A new combination of two different approaches – virotherapy and immunotherapy - is showing “great promise” as a treatment for pancreatic cancer, according to new research from QMUL.
The study, funded by the UK charity Pancreatic Cancer Research Fund, investigated whether the effectiveness of the Vaccinia oncolytic virus – a virus modified to selectively infect and kill cancer cells - as a treatment for pancreatic cancer, would be improved by arming it with a gene which modulates the body’s immune system.
Despite laboratory studies which show that they can both kill cancer cells and provide immunity against cancer regrowth, oncolytic viruses have not performed well in clinical trials, as the immune system naturally attacks the virus before it can be effective.
The QMUL team, at Barts Cancer Institute, armed the Vaccinia virus with a copy of the interleukin-10 (IL-10) gene, which would express proteins in the cancer cell once infected by the Vaccinia. These proteins are important in cell signalling - but are also known to dampen the immune response - and the researchers hoped that this would allow the virus to take hold and persist for longer.

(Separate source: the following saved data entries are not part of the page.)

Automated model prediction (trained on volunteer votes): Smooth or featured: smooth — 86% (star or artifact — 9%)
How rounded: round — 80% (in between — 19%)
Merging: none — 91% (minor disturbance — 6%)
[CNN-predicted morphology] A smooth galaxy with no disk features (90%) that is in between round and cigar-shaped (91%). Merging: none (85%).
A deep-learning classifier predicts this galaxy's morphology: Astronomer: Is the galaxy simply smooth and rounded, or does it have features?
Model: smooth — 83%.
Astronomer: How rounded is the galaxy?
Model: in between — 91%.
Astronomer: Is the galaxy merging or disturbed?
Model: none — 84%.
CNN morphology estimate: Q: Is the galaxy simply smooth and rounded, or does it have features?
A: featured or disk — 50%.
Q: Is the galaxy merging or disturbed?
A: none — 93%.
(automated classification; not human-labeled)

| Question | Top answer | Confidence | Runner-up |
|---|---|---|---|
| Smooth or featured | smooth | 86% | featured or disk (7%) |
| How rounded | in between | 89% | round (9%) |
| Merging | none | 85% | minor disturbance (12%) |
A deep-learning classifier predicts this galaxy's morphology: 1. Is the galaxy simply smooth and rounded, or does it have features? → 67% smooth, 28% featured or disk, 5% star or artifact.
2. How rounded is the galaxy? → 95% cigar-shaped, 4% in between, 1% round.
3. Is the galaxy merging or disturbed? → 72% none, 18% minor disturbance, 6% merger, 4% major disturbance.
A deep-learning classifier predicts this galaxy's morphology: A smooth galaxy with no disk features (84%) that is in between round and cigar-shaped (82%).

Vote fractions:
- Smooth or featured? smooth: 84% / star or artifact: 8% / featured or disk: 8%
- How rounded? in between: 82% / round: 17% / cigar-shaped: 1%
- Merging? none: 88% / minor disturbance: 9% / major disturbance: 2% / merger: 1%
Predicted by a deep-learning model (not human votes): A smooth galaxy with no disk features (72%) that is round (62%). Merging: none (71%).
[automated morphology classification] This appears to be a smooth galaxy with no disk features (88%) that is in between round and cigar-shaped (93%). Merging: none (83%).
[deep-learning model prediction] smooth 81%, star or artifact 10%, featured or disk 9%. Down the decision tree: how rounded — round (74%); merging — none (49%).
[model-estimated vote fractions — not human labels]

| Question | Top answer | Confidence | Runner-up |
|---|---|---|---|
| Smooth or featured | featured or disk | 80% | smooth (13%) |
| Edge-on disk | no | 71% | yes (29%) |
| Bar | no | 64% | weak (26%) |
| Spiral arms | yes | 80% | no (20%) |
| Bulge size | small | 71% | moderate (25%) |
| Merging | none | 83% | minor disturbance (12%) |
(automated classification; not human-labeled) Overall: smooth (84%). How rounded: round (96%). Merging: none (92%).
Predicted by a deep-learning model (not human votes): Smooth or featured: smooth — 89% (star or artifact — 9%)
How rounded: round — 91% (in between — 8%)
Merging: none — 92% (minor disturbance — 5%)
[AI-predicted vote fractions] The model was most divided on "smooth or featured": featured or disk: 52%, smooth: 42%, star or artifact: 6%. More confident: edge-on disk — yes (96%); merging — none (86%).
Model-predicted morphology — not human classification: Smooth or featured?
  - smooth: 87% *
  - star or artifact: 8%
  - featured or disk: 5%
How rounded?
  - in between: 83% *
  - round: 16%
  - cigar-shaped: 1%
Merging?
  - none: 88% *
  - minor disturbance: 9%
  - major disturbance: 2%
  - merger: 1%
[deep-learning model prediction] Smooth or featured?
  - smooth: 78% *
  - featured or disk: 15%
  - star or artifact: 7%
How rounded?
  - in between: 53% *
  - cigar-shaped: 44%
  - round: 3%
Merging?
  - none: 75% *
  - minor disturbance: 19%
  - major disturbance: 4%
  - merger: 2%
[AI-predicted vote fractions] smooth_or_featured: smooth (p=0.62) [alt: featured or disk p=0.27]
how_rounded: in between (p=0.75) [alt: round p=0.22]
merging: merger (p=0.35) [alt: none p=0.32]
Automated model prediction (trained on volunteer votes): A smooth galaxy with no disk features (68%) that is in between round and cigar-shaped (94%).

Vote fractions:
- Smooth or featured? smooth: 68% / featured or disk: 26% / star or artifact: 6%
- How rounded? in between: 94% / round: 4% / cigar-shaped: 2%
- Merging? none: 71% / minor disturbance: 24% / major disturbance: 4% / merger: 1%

“Many viruses use IL-10 to hide from the host’s immune system, so we thought we’d use this natural strategy to investigate whether it would improve Vaccinia’s effectiveness,” said Dr Yaohe Wang, who led the research.
The research team first confirmed in the cell lines that arming Vaccinia with IL-10 would not compromise Vaccinia’s anti-cancer effects. They then conducted tests comparing the effectiveness of Vaccinia and Vaccinia armed with IL-10 on mice with pancreatic cancer and a group of transgenic mice specially bred to develop a more human form of the disease.
After six weeks, 87.5 per cent of all the mice treated with the combination approach were completely clear of tumours compared with 42.8 per cent of those treated with Vaccinia alone.
In the transgenic mice group, the average survival rate almost doubled from 69.7 days for 138.5 days.
Four weeks after being completely clear of primary tumours, pancreatic cancer cells were reintroduced into the mice. No further doses of armed or unarmed virus were given. Whilst the cancer cells grew again in both groups, after 32 days all animals bar one were once again completely clear of cancer.
Interestingly, the regrowth was much slower in the mice originally treated with IL-10 armed Vaccinia and the mice in this group were free of cancer in only 18 days.
“This corresponds with recently published research which has suggested that IL-10 has its own anticancer properties when delivered directly into tumour tissue,” says Dr Wang.
He continued: “These are exciting results, but we still have several questions. Our results show that in mice IL-10 suppresses antiviral immunity but boosts anti-tumour immunity - but exactly how IL-10 makes this happen remains unclear. This is something we’re already investigating as understanding this mechanism will provide a foundation for designing clinical trials to treat pancreatic cancer with this IL-10 armed virus.”
Maggie Blanks, CEO of the Pancreatic Cancer Research Fund said: “Much more research is needed, but these early results show there’s some potential here. Pancreatic cancer desperately needs a radical new approach to see improvement in survival, so a new treatment that also offers protection against disease recurrence would be an extremely important development.”